La philo, tu verras, c'est quelque chose de génial. Tout peut te paraître complexe, mais tu comprendras très vite que, derrière la langue utilisée, les notions sont très précises, et, pour cette raison, il n'y a pas de place pour l'incompréhension, si tu lis correctement. Après, il faut savoir réfléchir, et passer outre ses préjugés, mais ne serait-ce que parvenir à comprendre les termes utilisés dans une question, c'est amplement suffisant.

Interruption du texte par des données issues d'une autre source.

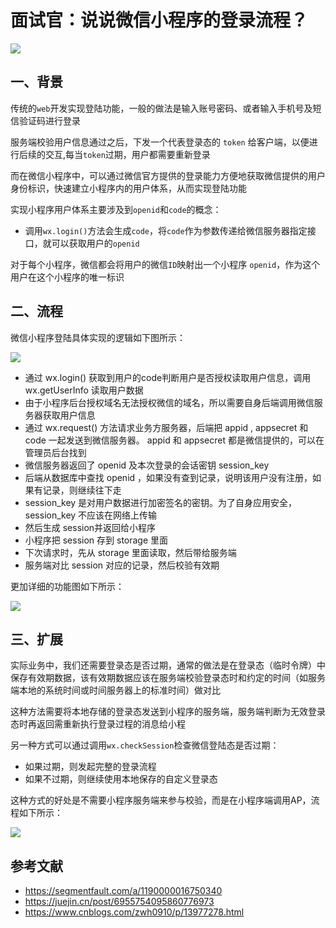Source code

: # 面试官：说说微信小程序的登录流程？



 

![](https://static.vue-js.com/aa3ccbd0-3428-11ec-8e64-91fdec0f05a1.png)


## 一、背景

传统的`web`开发实现登陆功能，一般的做法是输入账号密码、或者输入手机号及短信验证码进行登录

服务端校验用户信息通过之后，下发一个代表登录态的 `token` 给客户端，以便进行后续的交互,每当`token`过期，用户都需要重新登录

而在微信小程序中，可以通过微信官方提供的登录能力方便地获取微信提供的用户身份标识，快速建立小程序内的用户体系，从而实现登陆功能

实现小程序用户体系主要涉及到`openid`和`code`的概念：

- 调用`wx.login()`方法会生成`code`，将`code`作为参数传递给微信服务器指定接口，就可以获取用户的`openid`

对于每个小程序，微信都会将用户的微信`ID`映射出一个小程序 `openid`，作为这个用户在这个小程序的唯一标识





## 二、流程

微信小程序登陆具体实现的逻辑如下图所示：

 

![](https://static.vue-js.com/b60638c0-3428-11ec-a752-75723a64e8f5.png)

- 通过  wx.login()  获取到用户的code判断用户是否授权读取用户信息，调用wx.getUserInfo 读取用户数据
- 由于小程序后台授权域名无法授权微信的域名，所以需要自身后端调用微信服务器获取用户信息
- 通过 wx.request() 方法请求业务方服务器，后端把 appid , appsecret  和 code 一起发送到微信服务器。 appid 和 appsecret 都是微信提供的，可以在管理员后台找到
- 微信服务器返回了 openid 及本次登录的会话密钥 session_key
- 后端从数据库中查找 openid ，如果没有查到记录，说明该用户没有注册，如果有记录，则继续往下走
- session_key 是对用户数据进行加密签名的密钥。为了自身应用安全，session_key 不应该在网络上传输
- 然后生成 session并返回给小程序
- 小程序把 session 存到  storage 里面
- 下次请求时，先从 storage 里面读取，然后带给服务端
- 服务端对比 session 对应的记录，然后校验有效期

更加详细的功能图如下所示：

 

![](https://static.vue-js.com/c3cfbb70-3428-11ec-8e64-91fdec0f05a1.png)





## 三、扩展

实际业务中，我们还需要登录态是否过期，通常的做法是在登录态（临时令牌）中保存有效期数据，该有效期数据应该在服务端校验登录态时和约定的时间（如服务端本地的系统时间或时间服务器上的标准时间）做对比

这种方法需要将本地存储的登录态发送到小程序的服务端，服务端判断为无效登录态时再返回需重新执行登录过程的消息给小程

另一种方式可以通过调用`wx.checkSession`检查微信登陆态是否过期：

- 如果过期，则发起完整的登录流程
- 如果不过期，则继续使用本地保存的自定义登录态

这种方式的好处是不需要小程序服务端来参与校验，而是在小程序端调用AP，流程如下所示：

 

![](https://static.vue-js.com/8b446d30-349d-11ec-a752-75723a64e8f5.png)



## 参考文献

- https://segmentfault.com/a/1190000016750340
- https://juejin.cn/post/6955754095860776973
- https://www.cnblogs.com/zwh0910/p/13977278.html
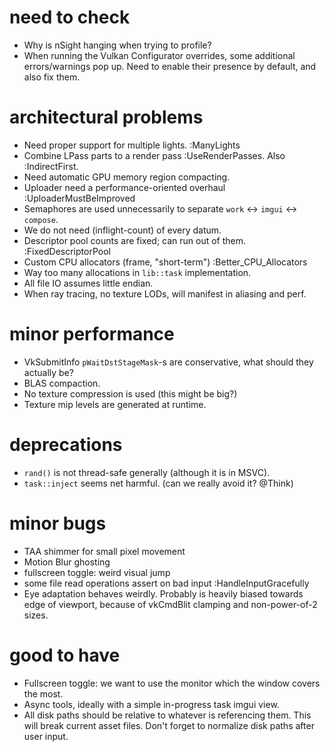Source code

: # need to check
- Why is nSight hanging when trying to profile?
- When running the Vulkan Configurator overrides, some additional errors/warnings
    pop up. Need to enable their presence by default, and also fix them.

# architectural problems
- Need proper support for multiple lights. :ManyLights
- Combine LPass parts to a render pass :UseRenderPasses. Also :IndirectFirst.
- Need automatic GPU memory region compacting.
- Uploader need a performance-oriented overhaul :UploaderMustBeImproved
- Semaphores are used unnecessarily to separate `work` <-> `imgui` <-> `compose`.
- We do not need (inflight-count) of every datum.
- Descriptor pool counts are fixed; can run out of them. :FixedDescriptorPool
- Custom CPU allocators (frame, "short-term") :Better_CPU_Allocators
- Way too many allocations in  `lib::task` implementation.
- All file IO assumes little endian.
- When ray tracing, no texture LODs, will manifest in aliasing and perf.

# minor performance
- VkSubmitInfo `pWaitDstStageMask`-s are conservative, what should they actually be?
- BLAS compaction.
- No texture compression is used (this might be big?)
- Texture mip levels are generated at runtime.

# deprecations
- `rand()` is not thread-safe generally (although it is in MSVC).
- `task::inject` seems net harmful. (can we really avoid it? @Think)

# minor bugs
- TAA shimmer for small pixel movement
- Motion Blur ghosting
- fullscreen toggle: weird visual jump
- some file read operations assert on bad input :HandleInputGracefully
- Eye adaptation behaves weirdly. Probably is heavily biased towards edge
    of viewport, because of vkCmdBlit clamping and non-power-of-2 sizes.

# good to have
- Fullscreen toggle: we want to use the monitor which the window covers the most.
- Async tools, ideally with a simple in-progress task imgui view.
- All disk paths should be relative to whatever is referencing them.
    This will break current asset files.
    Don't forget to normalize disk paths after user input.
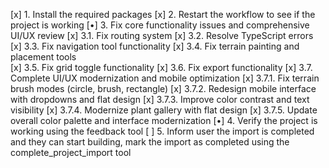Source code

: [x] 1. Install the required packages
[x] 2. Restart the workflow to see if the project is working
[•] 3. Fix core functionality issues and comprehensive UI/UX review
[x] 3.1. Fix routing system
[x] 3.2. Resolve TypeScript errors
[x] 3.3. Fix navigation tool functionality
[x] 3.4. Fix terrain painting and placement tools  
 [x] 3.5. Fix grid toggle functionality
[x] 3.6. Fix export functionality
[x] 3.7. Complete UI/UX modernization and mobile optimization
[x] 3.7.1. Fix terrain brush modes (circle, brush, rectangle)
[x] 3.7.2. Redesign mobile interface with dropdowns and flat design
[x] 3.7.3. Improve color contrast and text visibility
[x] 3.7.4. Modernize plant gallery with flat design
[x] 3.7.5. Update overall color palette and interface modernization
[•] 4. Verify the project is working using the feedback tool
[ ] 5. Inform user the import is completed and they can start building, mark the import as completed using the complete_project_import tool
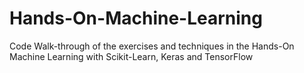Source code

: # Hands-On-Machine-Learning
Code Walk-through of the exercises and techniques in the Hands-On Machine Learning with Scikit-Learn, Keras and TensorFlow

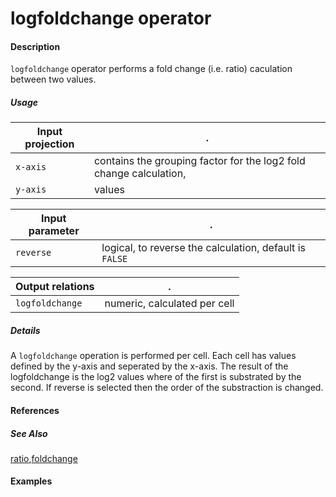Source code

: # logfoldchange operator

#### Description
`logfoldchange` operator performs a fold change (i.e. ratio) caculation between two values.

##### Usage
Input projection|.
---|---
`x-axis`  | contains the grouping factor for the log2 fold change calculation, 
`y-axis` | values

Input parameter|.
---|---
`reverse`  | logical, to reverse the calculation, default is `FALSE`


Output relations|.
---|---
`logfoldchange`| numeric, calculated per cell

##### Details
A `logfoldchange` operation is performed per cell. Each cell has values defined by the y-axis and seperated by the x-axis. The result of the logfoldchange is the log2 values where of the first is substrated by the second. If reverse is selected then the order of the substraction is changed.


#### References

##### See Also
[ratio](https://github.com/tercen/ratio_operator),[foldchange](https://github.com/tercen/logfoldchange_operator)
#### Examples
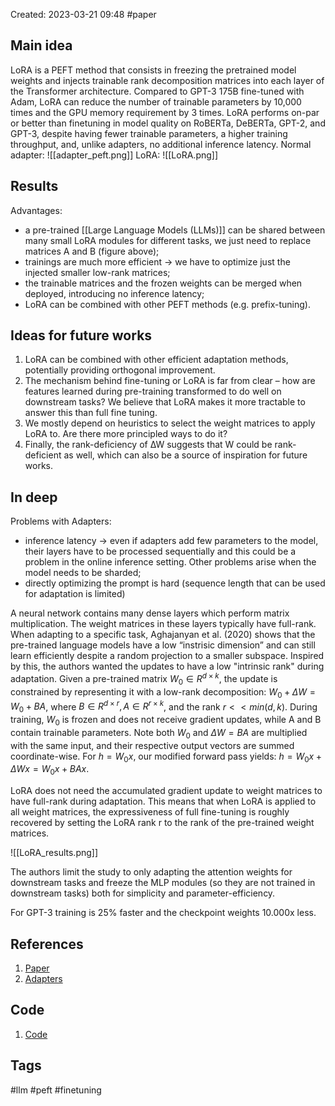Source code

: Created: 2023-03-21 09:48
#paper
## Main idea
LoRA is a PEFT method that consists in freezing the pretrained model weights and injects trainable rank decomposition matrices into each layer of the Transformer architecture. 
Compared to GPT-3 175B fine-tuned with Adam, LoRA can reduce the number of trainable parameters by 10,000 times and the GPU memory requirement by 3 times. LoRA performs on-par or better than finetuning in model quality on RoBERTa, DeBERTa, GPT-2, and GPT-3, despite having fewer trainable parameters, a higher training throughput, and, unlike adapters, no additional inference latency.
Normal adapter: ![[adapter_peft.png]]
LoRA: ![[LoRA.png]]

## Results
Advantages:
- a pre-trained [[Large Language Models (LLMs)]] can be shared between many small LoRA modules for different tasks, we just need to replace matrices A and B (figure above);
- trainings are much more efficient -> we have to optimize just the injected smaller low-rank matrices;
- the trainable matrices and the frozen weights can be merged when deployed, introducing no inference latency;
- LoRA can be combined with other PEFT methods (e.g. prefix-tuning).

## Ideas for future works

1) LoRA can be combined with other efficient adaptation methods, potentially providing orthogonal improvement. 
2) The mechanism behind fine-tuning or LoRA is far from clear – how are features learned during pre-training transformed to do well on downstream tasks? We believe that LoRA makes it more tractable to answer this than full fine tuning. 
3) We mostly depend on heuristics to select the weight matrices to apply LoRA to. Are there more principled ways to do it? 
4) Finally, the rank-deficiency of ∆W suggests that W could be rank-deficient as well, which can also be a source of inspiration for future works.

## In deep
Problems with Adapters:
- inference latency -> even if adapters add few parameters to the model, their layers have to be processed sequentially and this could be a problem in the online inference setting. Other problems arise when the model needs to be sharded;
- directly optimizing the prompt is hard (sequence length that can be used for adaptation is limited)

A neural network contains many dense layers which perform matrix multiplication. The weight matrices in these layers typically have full-rank. When adapting to a specific task, Aghajanyan et al. (2020) shows that the pre-trained language models have a low “instrisic dimension” and can still learn efficiently despite a random projection to a smaller subspace.
Inspired by this, the authors wanted the updates to have a low "intrinsic rank" during adaptation.
Given a pre-trained matrix $W_0 \in R^{d \times k}$, the update is constrained by representing it with a low-rank decomposition: $W_0 + \Delta W = W_0 + BA$, where $B \in R^{d \times r}, A \in R^{r \times k}$, and the rank $r << min(d,k)$.
During training, $W_0$ is frozen and does not receive gradient updates, while A and B contain trainable parameters. Note both $W_0$ and $\Delta W = BA$ are multiplied with the same input, and their respective output vectors are summed coordinate-wise. For $h = W_0x$, our modified forward pass yields: $h = W_0x + \Delta W x = W_0x + BAx$. 

LoRA does not need the accumulated gradient update to weight matrices to have full-rank during adaptation. This means that when LoRA is applied to all weight matrices, the expressiveness of full fine-tuning is roughly recovered by setting the LoRA rank r to the rank of the pre-trained weight matrices.

![[LoRA_results.png]]

The authors limit the study to only adapting the attention weights for downstream tasks and freeze the MLP modules (so they are not trained in downstream tasks) both for simplicity and parameter-efficiency.

For GPT-3 training is 25% faster and the checkpoint weights 10.000x less.

## References
1. [Paper](https://arxiv.org/pdf/2106.09685.pdf)
2. [Adapters](https://medium.com/dair-ai/adapters-a-compact-and-extensible-transfer-learning-method-for-nlp-6d18c2399f62)

## Code
1. [Code](https://github.com/microsoft/LoRA)

## Tags
#llm #peft #finetuning
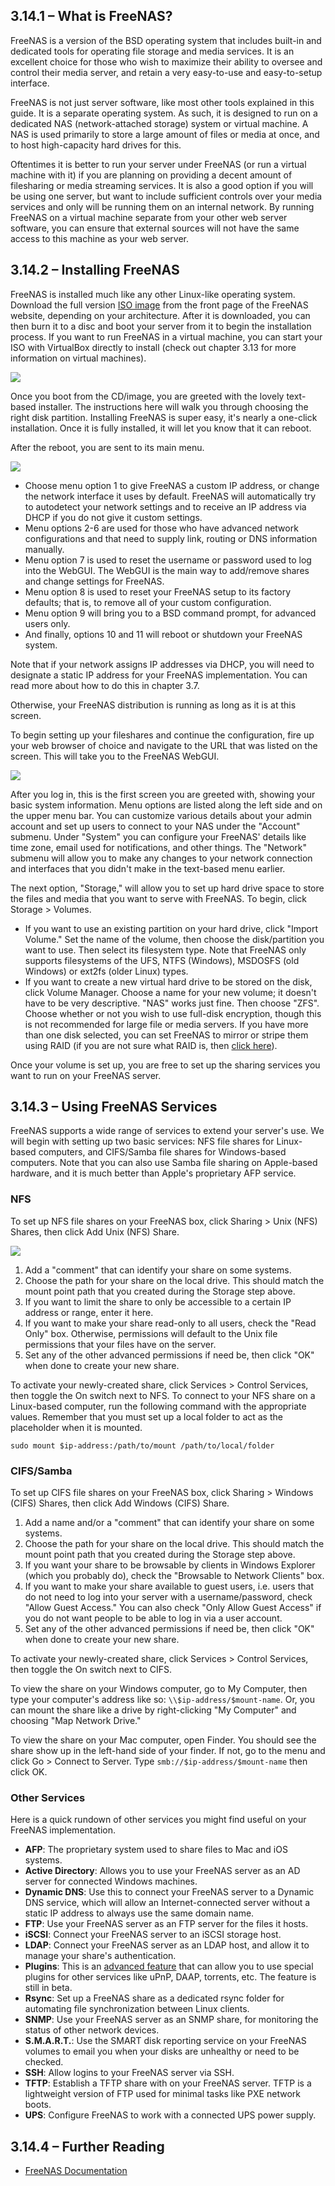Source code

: ## 3.14.1 – What is FreeNAS?

FreeNAS is a version of the BSD operating system that includes built-in and dedicated tools for operating file storage and media services. It is an excellent choice for those who wish to maximize their ability to oversee and control their media server, and retain a very easy-to-use and easy-to-setup interface.

FreeNAS is not just server software, like most other tools explained in this guide. It is a separate operating system. As such, it is designed to run on a dedicated NAS (network-attached storage) system or virtual machine. A NAS is used primarily to store a large amount of files or media at once, and to host high-capacity hard drives for this.

Oftentimes it is better to run your server under FreeNAS (or run a virtual machine with it) if you are planning on providing a decent amount of filesharing or media streaming services. It is also a good option if you will be using one server, but want to include sufficient controls over your media services and only will be running them on an internal network. By running FreeNAS on a virtual machine separate from your other web server software, you can ensure that external sources will not have the same access to this machine as your web server.


## 3.14.2 – Installing FreeNAS

FreeNAS is installed much like any other Linux-like operating system. Download the full version <a href="http://www.freenas.org/">ISO image</a> from the front page of the FreeNAS website, depending on your architecture. After it is downloaded, you can then burn it to a disc and boot your server from it to begin the installation process. If you want to run FreeNAS in a virtual machine, you can start your ISO with VirtualBox directly to install (check out chapter 3.13 for more information on virtual machines).

![][1]

Once you boot from the CD/image, you are greeted with the lovely text-based installer. The instructions here will walk you through choosing the right disk partition. Installing FreeNAS is super easy, it's nearly a one-click installation. Once it is fully installed, it will let you know that it can reboot.

After the reboot, you are sent to its main menu.

![][2]

* Choose menu option 1 to give FreeNAS a custom IP address, or change the network interface it uses by default. FreeNAS will automatically try to autodetect your network settings and to receive an IP address via DHCP if you do not give it custom settings.
* Menu options 2-6 are used for those who have advanced network configurations and that need to supply link, routing or DNS information manually.
* Menu option 7 is used to reset the username or password used to log into the WebGUI. The WebGUI is the main way to add/remove shares and change settings for FreeNAS.
* Menu option 8 is used to reset your FreeNAS setup to its factory defaults; that is, to remove all of your custom configuration.
* Menu option 9 will bring you to a BSD command prompt, for advanced users only.
* And finally, options 10 and 11 will reboot or shutdown your FreeNAS system.

Note that if your network assigns IP addresses via DHCP, you will need to designate a static IP address for your FreeNAS implementation. You can read more about how to do this in chapter 3.7.

Otherwise, your FreeNAS distribution is running as long as it is at this screen.

To begin setting up your fileshares and continue the configuration, fire up your web browser of choice and navigate to the URL that was listed on the screen. This will take you to the FreeNAS WebGUI.

![][3]

After you log in, this is the first screen you are greeted with, showing your basic system information. Menu options are listed along the left side and on the upper menu bar. You can customize various details about your admin account and set up users to connect to your NAS under the "Account" submenu. Under "System" you can configure your FreeNAS' details like time zone, email used for notifications, and other things. The "Network" submenu will allow you to make any changes to your network connection and interfaces that you didn't make in the text-based menu earlier.

The next option, "Storage," will allow you to set up hard drive space to store the files and media that you want to serve with FreeNAS. To begin, click Storage > Volumes.

* If you want to use an existing partition on your hard drive, click "Import Volume." Set the name of the volume, then choose the disk/partition you want to use. Then select its filesystem type. Note that FreeNAS only supports filesystems of the UFS, NTFS (Windows), MSDOSFS (old Windows) or ext2fs (older Linux) types.
* If you want to create a new virtual hard drive to be stored on the disk, click Volume Manager. Choose a name for your new volume; it doesn't have to be very descriptive. "NAS" works just fine. Then choose "ZFS". Choose whether or not you wish to use full-disk encryption, though this is not recommended for large file or media servers. If you have more than one disk selected, you can set FreeNAS to mirror or stripe them using RAID (if you are not sure what RAID is, then [click here][4]).

Once your volume is set up, you are free to set up the sharing services you want to run on your FreeNAS server.


## 3.14.3 – Using FreeNAS Services

FreeNAS supports a wide range of services to extend your server's use. We will begin with setting up two basic services: NFS file shares for Linux-based computers, and CIFS/Samba file shares for Windows-based computers. Note that you can also use Samba file sharing on Apple-based hardware, and it is much better than Apple's proprietary AFP service.

### NFS

To set up NFS file shares on your FreeNAS box, click Sharing > Unix (NFS) Shares, then click Add Unix (NFS) Share.

![][5]

 1. Add a "comment" that can identify your share on some systems.
 2. Choose the path for your share on the local drive. This should match the mount point path that you created during the Storage step above.
 3. If you want to limit the share to only be accessible to a certain IP address or range, enter it here.
 4. If you want to make your share read-only to all users, check the "Read Only" box. Otherwise, permissions will default to the Unix file permissions that your files have on the server.
 5. Set any of the other advanced permissions if need be, then click "OK" when done to create your new share.

To activate your newly-created share, click Services > Control Services, then toggle the On switch next to NFS. To connect to your NFS share on a Linux-based computer, run the following command with the appropriate values. Remember that you must set up a local folder to act as the placeholder when it is mounted.

`sudo mount $ip-address:/path/to/mount /path/to/local/folder`


### CIFS/Samba

To set up CIFS file shares on your FreeNAS box, click Sharing > Windows (CIFS) Shares, then click Add Windows (CIFS) Share.

 1. Add a name and/or a "comment" that can identify your share on some systems.
 2. Choose the path for your share on the local drive. This should match the mount point path that you created during the Storage step above.
 3. If you want your share to be browsable by clients in Windows Explorer (which you probably do), check the "Browsable to Network Clients" box.
 4. If you want to make your share available to guest users, i.e. users that do not need to log into your server with a username/password, check "Allow Guest Access." You can also check "Only Allow Guest Access" if you do not want people to be able to log in via a user account.
 5. Set any of the other advanced permissions if need be, then click "OK" when done to create your new share.

To activate your newly-created share, click Services > Control Services, then toggle the On switch next to CIFS. 

To view the share on your Windows computer, go to My Computer, then type your computer's address like so: `\\$ip-address/$mount-name`. Or, you can mount the share like a drive by right-clicking "My Computer" and choosing "Map Network Drive."

To view the share on your Mac computer, open Finder. You should see the share show up in the left-hand side of your finder. If not, go to the menu and click Go > Connect to Server. Type `smb://$ip-address/$mount-name` then click OK.


### Other Services

Here is a quick rundown of other services you might find useful on your FreeNAS implementation.

* **AFP**: The proprietary system used to share files to Mac and iOS systems.
* **Active Directory**: Allows you to use your FreeNAS server as an AD server for connected Windows machines.
* **Dynamic DNS**: Use this to connect your FreeNAS server to a Dynamic DNS service, which will allow an Internet-connected server without a static IP address to always use the same domain name.
* **FTP**: Use your FreeNAS server as an FTP server for the files it hosts.
* **iSCSI**: Connect your FreeNAS server to an iSCSI storage host.
* **LDAP**: Connect your FreeNAS server as an LDAP host, and allow it to manage your share's authentication.
* **Plugins**: This is an [advanced feature][6] that can allow you to use special plugins for other services like uPnP, DAAP, torrents, etc. The feature is still in beta.
* **Rsync**: Set up a FreeNAS share as a dedicated rsync folder for automating file synchronization between Linux clients.
* **SNMP**: Use your FreeNAS server as an SNMP share, for monitoring the status of other network devices.
* **S.M.A.R.T.**: Use the SMART disk reporting service on your FreeNAS volumes to email you when your disks are unhealthy or need to be checked.
* **SSH**: Allow logins to your FreeNAS server via SSH.
* **TFTP**: Establish a TFTP share with on your FreeNAS server. TFTP is a lightweight version of FTP used for minimal tasks like PXE network boots.
* **UPS**: Configure FreeNAS to work with a connected UPS power supply.


## 3.14.4 – Further Reading

* [FreeNAS Documentation][7]


 [1]: ../img/3-14-1.jpg
 [2]: ../img/3-14-2.jpg
 [3]: ../img/3-14-3.jpg
 [4]: https://en.wikipedia.org/wiki/RAID
 [5]: ../img/3-14-4.jpg
 [6]: http://doc.freenas.org/index.php/Plugins
 [7]: http://doc.freenas.org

Par exemple : "Est-il absurde de désirer l'impossible?" La question à l'air simple. Mais un problème surgit dès qu'on analyse "absurde" : Absurde, est-ce, ici, ce qui n'a pas de finalité, ou est-ce ce qui est vain? En jouant sur ces deux sens, tu parviens à trouver une dialectique. Désirer l'impossible est une chose finalisée, mais, précisément, cette finalité ne peut pas être atteinte, donc désirer l'impossible, c'est apprendre à accepter que le monde s'oppose à notre désir. Par là, le Moi se distingue clairement de l'altérité. Par le désir de l'impossible, j'en viens donc à exister comme être actif (je dirais éthique). Voilà, quoi. On peut faire un truc valable rien qu'en jouant sur une ambiguïté.
Connaissance inutile du jour : Théorème central limite : dans une série statistique continue, soit n le nombre de termes de la série; quand n tend vers l'infini, la série statistique est distribuée par une loi normale.